Our study has several limitations, including relatively limited sample size, potential selection bias inherent to retrospective design, inability to assess all factors influencing D-dimer levels, operator-dependent ultrasonography interpretation, and lack of direct comparison with histological examination. Future research should focus on prospective validation, exploration of additional biomarkers, evaluation of cost-effectiveness in various clinical settings, and integration into existing guidelines.

Conclusions

Plasma D-dimer proves to be a helpful diagnostic tool for endometrial carcinoma in postmenopausal women, with its utility enhanced when combined with specific transvaginal ultrasonography parameters (including endometrial thickness, presence of uterine cavity occupation, and color Doppler blood flow signals) and clinical symptoms (AUC = 0.920).
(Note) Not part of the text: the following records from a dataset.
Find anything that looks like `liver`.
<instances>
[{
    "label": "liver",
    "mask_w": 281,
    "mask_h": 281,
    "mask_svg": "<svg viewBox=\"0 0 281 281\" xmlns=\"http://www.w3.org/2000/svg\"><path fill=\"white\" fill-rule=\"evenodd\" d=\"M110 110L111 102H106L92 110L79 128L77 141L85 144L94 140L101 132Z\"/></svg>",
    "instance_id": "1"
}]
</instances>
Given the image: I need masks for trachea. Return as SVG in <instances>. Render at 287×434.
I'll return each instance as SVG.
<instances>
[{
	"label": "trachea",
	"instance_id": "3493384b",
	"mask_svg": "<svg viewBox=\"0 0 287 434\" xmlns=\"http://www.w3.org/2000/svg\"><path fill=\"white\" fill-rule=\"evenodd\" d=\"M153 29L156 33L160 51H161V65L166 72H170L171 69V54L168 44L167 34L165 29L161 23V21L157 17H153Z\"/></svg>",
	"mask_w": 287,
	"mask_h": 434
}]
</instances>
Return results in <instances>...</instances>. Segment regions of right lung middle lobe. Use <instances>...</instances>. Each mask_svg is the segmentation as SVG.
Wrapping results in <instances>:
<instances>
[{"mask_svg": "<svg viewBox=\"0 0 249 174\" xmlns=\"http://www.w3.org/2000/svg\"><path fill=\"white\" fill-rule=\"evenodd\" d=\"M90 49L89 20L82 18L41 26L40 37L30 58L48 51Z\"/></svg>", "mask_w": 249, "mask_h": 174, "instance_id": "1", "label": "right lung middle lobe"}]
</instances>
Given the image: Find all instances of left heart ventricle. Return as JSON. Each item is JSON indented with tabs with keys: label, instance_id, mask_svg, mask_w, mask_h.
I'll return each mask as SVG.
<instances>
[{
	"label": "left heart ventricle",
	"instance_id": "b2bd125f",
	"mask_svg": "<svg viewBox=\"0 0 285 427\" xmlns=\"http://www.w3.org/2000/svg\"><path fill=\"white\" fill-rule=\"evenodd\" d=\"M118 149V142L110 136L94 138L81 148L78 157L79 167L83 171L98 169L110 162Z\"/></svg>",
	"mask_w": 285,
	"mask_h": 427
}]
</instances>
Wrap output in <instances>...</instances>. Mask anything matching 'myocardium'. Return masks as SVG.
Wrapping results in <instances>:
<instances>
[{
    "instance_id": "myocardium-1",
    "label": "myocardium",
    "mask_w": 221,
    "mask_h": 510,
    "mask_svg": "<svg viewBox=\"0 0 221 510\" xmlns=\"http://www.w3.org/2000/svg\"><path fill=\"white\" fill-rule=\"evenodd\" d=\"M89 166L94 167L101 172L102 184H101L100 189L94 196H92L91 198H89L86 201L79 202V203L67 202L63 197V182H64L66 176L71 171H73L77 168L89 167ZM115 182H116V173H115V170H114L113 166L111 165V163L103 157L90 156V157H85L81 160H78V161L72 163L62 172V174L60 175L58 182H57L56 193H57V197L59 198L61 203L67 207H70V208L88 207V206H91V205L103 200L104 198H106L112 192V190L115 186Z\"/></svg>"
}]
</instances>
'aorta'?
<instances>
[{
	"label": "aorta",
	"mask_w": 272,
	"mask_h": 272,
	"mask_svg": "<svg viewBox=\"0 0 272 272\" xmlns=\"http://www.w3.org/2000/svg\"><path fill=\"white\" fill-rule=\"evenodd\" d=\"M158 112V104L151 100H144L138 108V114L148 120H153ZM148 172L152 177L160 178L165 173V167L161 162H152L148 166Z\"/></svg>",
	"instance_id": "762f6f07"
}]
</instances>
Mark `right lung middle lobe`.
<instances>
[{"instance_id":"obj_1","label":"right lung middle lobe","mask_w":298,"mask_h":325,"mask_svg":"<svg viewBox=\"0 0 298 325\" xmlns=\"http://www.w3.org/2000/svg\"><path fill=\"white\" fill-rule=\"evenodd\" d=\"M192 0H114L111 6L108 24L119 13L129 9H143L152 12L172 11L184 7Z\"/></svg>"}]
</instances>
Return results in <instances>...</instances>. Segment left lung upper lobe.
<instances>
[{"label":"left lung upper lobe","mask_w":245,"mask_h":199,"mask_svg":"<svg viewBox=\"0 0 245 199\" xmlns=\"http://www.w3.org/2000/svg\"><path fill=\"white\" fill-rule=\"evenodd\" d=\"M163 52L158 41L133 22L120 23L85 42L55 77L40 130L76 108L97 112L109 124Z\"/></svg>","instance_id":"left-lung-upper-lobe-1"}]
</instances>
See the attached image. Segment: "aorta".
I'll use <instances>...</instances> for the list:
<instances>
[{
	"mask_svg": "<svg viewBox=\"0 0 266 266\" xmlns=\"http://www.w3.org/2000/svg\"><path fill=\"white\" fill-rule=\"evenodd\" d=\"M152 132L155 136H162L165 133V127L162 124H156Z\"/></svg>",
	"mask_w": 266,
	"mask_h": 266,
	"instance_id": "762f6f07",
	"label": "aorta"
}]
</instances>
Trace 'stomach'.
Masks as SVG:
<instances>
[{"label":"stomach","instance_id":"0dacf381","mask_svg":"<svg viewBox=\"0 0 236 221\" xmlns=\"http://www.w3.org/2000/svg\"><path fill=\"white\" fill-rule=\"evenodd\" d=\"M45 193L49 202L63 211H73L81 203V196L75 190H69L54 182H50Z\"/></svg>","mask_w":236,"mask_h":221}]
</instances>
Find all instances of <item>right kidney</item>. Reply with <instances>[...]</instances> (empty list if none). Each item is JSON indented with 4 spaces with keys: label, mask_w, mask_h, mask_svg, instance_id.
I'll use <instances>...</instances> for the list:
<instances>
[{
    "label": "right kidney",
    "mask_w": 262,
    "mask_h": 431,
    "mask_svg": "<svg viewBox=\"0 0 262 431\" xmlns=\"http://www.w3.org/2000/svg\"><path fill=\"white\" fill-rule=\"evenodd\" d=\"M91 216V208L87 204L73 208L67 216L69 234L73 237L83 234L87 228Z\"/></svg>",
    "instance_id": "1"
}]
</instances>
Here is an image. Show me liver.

Importantly, this approach should be considered a risk assessment strategy to identify candidates for definitive histopathological examination, which remains the diagnostic gold standard, rather than a standalone diagnostic method. Our findings address the specific objective of evaluating this multi-parameter approach’s diagnostic performance in postmenopausal women. We acknowledge the limitations of our current data and recommend further large-scale prospective studies to validate these findings. The scope of our study was limited to diagnosis assessment, and did not extend to early detection methods or treatment protocols.